Lunacy Act, 1890

Lunatics in private families and charitable establishments.

206.—(1) If it comes to the knowledge of the Commissioners that any person appears to be without an order and certificates detained or treated as a lunatic or alleged lunatic by any person receiving no payment for the charge, or in any charitable, religious, or other establishment (not being an institution for lunatics), they may require the person by whom the patient is detained, or the superintendent or principal officer of the establishment, to send to them, within or at such time or times as the Commissioners may appoint, a report or periodical reports by a medical practitioner of the mental and bodily condition of the patient, with all such other particulars as to him and his property as they think fit.

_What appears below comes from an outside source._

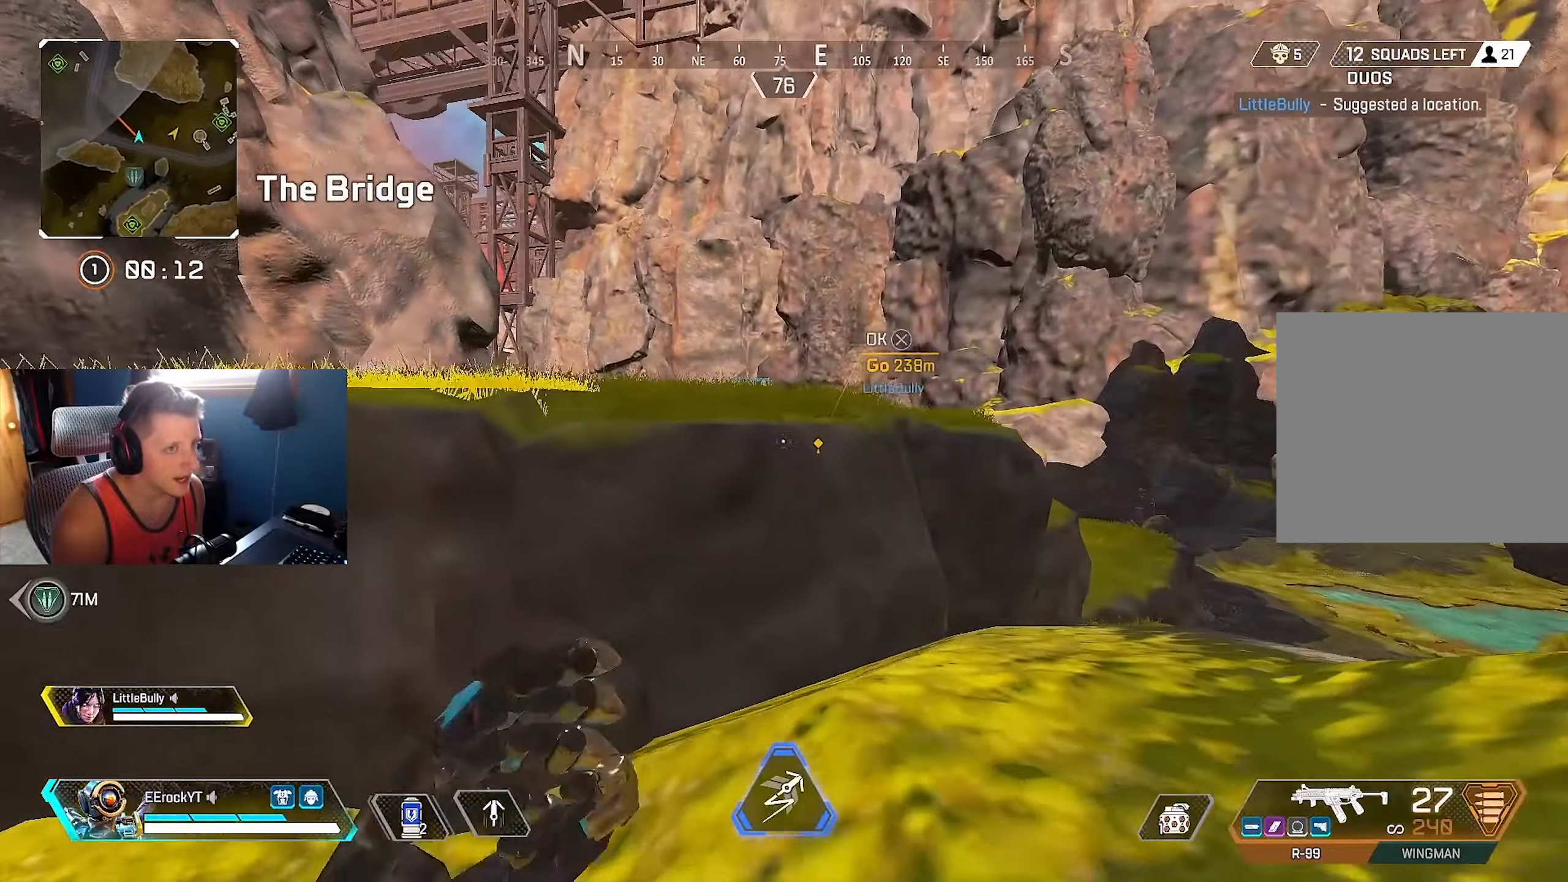
{"buttons": ["L2"], "left_stick": "up", "right_stick": "left", "events": [[184, "L2", "down"]]}
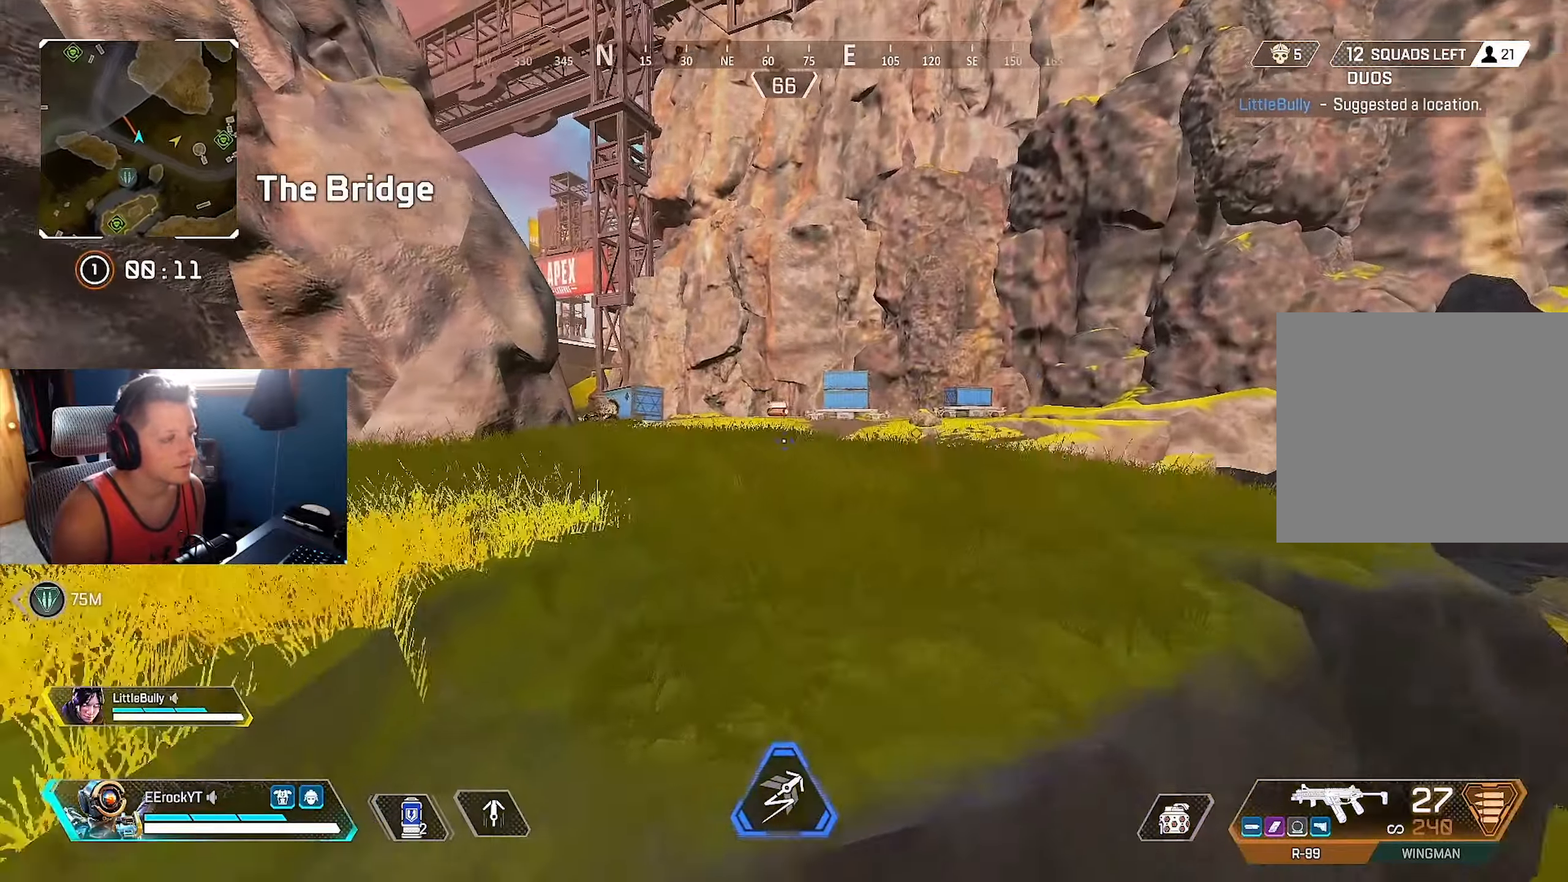
{"buttons": [], "left_stick": "up", "right_stick": "left", "events": [[217, "L2", "up"]]}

(2) Any one or more of the Commissioners may at any time visit any such patient and report the result of the visit to the Commissioners, and may exercise, with respect to such patient, all the powers (except that of discharge) given to them as to persons confined in any institution for lunatics, or as single patients.

(3) The Commissioners may, if they think fit, transmit any reports received by them, or may report the results of any inquiries made by them under this section, to the Lord Chancellor, who may thereupon make an order for the discharge of the patient from the custody in which he is detained or for his removal to an institution for lunatics, or to such other custody as he may think fit, and the expenses properly incurred of carrying any such order into effect and of maintaining the patient if so removed shall, if the order so directs, be paid by the guardians of the union in which the patient was found, until the authority legally liable for his maintenance has been ascertained; and such guardians shall have the same right to recover any such expenses paid by them against the lunatic and his estate, and the person or authority legally liable for his maintenance as in the case of orders for maintenance under this Act.

(4) Where an order is made by the Lord Chancellor under this section for removal of a lunatic to an asylum, any justice of the county or borough in which the asylum is may exercise all the authorities conferred upon a justice by this Act, for the purpose of making the lunatic’s property applicable to his maintenance and for maintaining him as a pauper.

(5) All reports and particulars sent to the Commissioners under this section shall be kept by them, and shall be open to inspection only by the Commissioners and the Lord Chancellor, and by such persons as the Lord Chancellor directs.